(Dataset entries)
## Begin
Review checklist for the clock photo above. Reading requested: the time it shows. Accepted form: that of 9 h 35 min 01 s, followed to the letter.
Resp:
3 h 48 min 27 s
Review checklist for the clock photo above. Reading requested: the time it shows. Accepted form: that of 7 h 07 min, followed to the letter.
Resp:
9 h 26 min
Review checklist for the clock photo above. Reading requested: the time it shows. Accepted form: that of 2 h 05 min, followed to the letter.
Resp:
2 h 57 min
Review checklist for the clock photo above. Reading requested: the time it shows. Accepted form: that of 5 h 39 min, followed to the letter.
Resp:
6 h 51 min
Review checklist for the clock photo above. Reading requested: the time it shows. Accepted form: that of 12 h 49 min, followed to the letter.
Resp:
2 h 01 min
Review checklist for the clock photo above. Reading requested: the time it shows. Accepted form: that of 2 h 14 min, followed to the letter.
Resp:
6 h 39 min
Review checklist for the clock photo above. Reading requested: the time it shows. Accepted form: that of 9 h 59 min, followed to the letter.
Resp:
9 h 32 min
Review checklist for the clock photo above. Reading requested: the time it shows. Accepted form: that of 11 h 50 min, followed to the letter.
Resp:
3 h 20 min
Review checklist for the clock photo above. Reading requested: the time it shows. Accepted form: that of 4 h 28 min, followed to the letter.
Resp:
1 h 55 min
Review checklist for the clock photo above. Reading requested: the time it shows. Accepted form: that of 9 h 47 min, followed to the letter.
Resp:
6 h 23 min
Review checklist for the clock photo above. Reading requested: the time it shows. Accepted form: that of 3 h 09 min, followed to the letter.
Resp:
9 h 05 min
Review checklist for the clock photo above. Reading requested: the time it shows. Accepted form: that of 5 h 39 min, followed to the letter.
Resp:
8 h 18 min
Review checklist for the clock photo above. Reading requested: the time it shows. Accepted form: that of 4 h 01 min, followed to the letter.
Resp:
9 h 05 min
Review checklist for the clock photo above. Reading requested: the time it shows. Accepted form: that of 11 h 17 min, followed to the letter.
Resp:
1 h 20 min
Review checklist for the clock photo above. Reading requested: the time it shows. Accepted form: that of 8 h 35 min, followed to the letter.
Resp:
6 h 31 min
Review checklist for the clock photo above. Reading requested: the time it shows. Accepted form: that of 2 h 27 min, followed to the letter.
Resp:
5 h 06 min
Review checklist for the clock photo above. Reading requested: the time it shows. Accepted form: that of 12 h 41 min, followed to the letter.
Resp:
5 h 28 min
## End
Reproduce every item above verbatim, keeping their original order.

Review checklist for the clock photo above. Reading requested: the time it shows. Accepted form: that of 9 h 35 min 01 s, followed to the letter.
Resp:
3 h 48 min 27 s
Review checklist for the clock photo above. Reading requested: the time it shows. Accepted form: that of 7 h 07 min, followed to the letter.
Resp:
9 h 26 min
Review checklist for the clock photo above. Reading requested: the time it shows. Accepted form: that of 2 h 05 min, followed to the letter.
Resp:
2 h 57 min
Review checklist for the clock photo above. Reading requested: the time it shows. Accepted form: that of 5 h 39 min, followed to the letter.
Resp:
6 h 51 min
Review checklist for the clock photo above. Reading requested: the time it shows. Accepted form: that of 12 h 49 min, followed to the letter.
Resp:
2 h 01 min
Review checklist for the clock photo above. Reading requested: the time it shows. Accepted form: that of 2 h 14 min, followed to the letter.
Resp:
6 h 39 min
Review checklist for the clock photo above. Reading requested: the time it shows. Accepted form: that of 9 h 59 min, followed to the letter.
Resp:
9 h 32 min
Review checklist for the clock photo above. Reading requested: the time it shows. Accepted form: that of 11 h 50 min, followed to the letter.
Resp:
3 h 20 min
Review checklist for the clock photo above. Reading requested: the time it shows. Accepted form: that of 4 h 28 min, followed to the letter.
Resp:
1 h 55 min
Review checklist for the clock photo above. Reading requested: the time it shows. Accepted form: that of 9 h 47 min, followed to the letter.
Resp:
6 h 23 min
Review checklist for the clock photo above. Reading requested: the time it shows. Accepted form: that of 3 h 09 min, followed to the letter.
Resp:
9 h 05 min
Review checklist for the clock photo above. Reading requested: the time it shows. Accepted form: that of 5 h 39 min, followed to the letter.
Resp:
8 h 18 min
Review checklist for the clock photo above. Reading requested: the time it shows. Accepted form: that of 4 h 01 min, followed to the letter.
Resp:
9 h 05 min
Review checklist for the clock photo above. Reading requested: the time it shows. Accepted form: that of 11 h 17 min, followed to the letter.
Resp:
1 h 20 min
Review checklist for the clock photo above. Reading requested: the time it shows. Accepted form: that of 8 h 35 min, followed to the letter.
Resp:
6 h 31 min
Review checklist for the clock photo above. Reading requested: the time it shows. Accepted form: that of 2 h 27 min, followed to the letter.
Resp:
5 h 06 min
Review checklist for the clock photo above. Reading requested: the time it shows. Accepted form: that of 12 h 41 min, followed to the letter.
Resp:
5 h 28 min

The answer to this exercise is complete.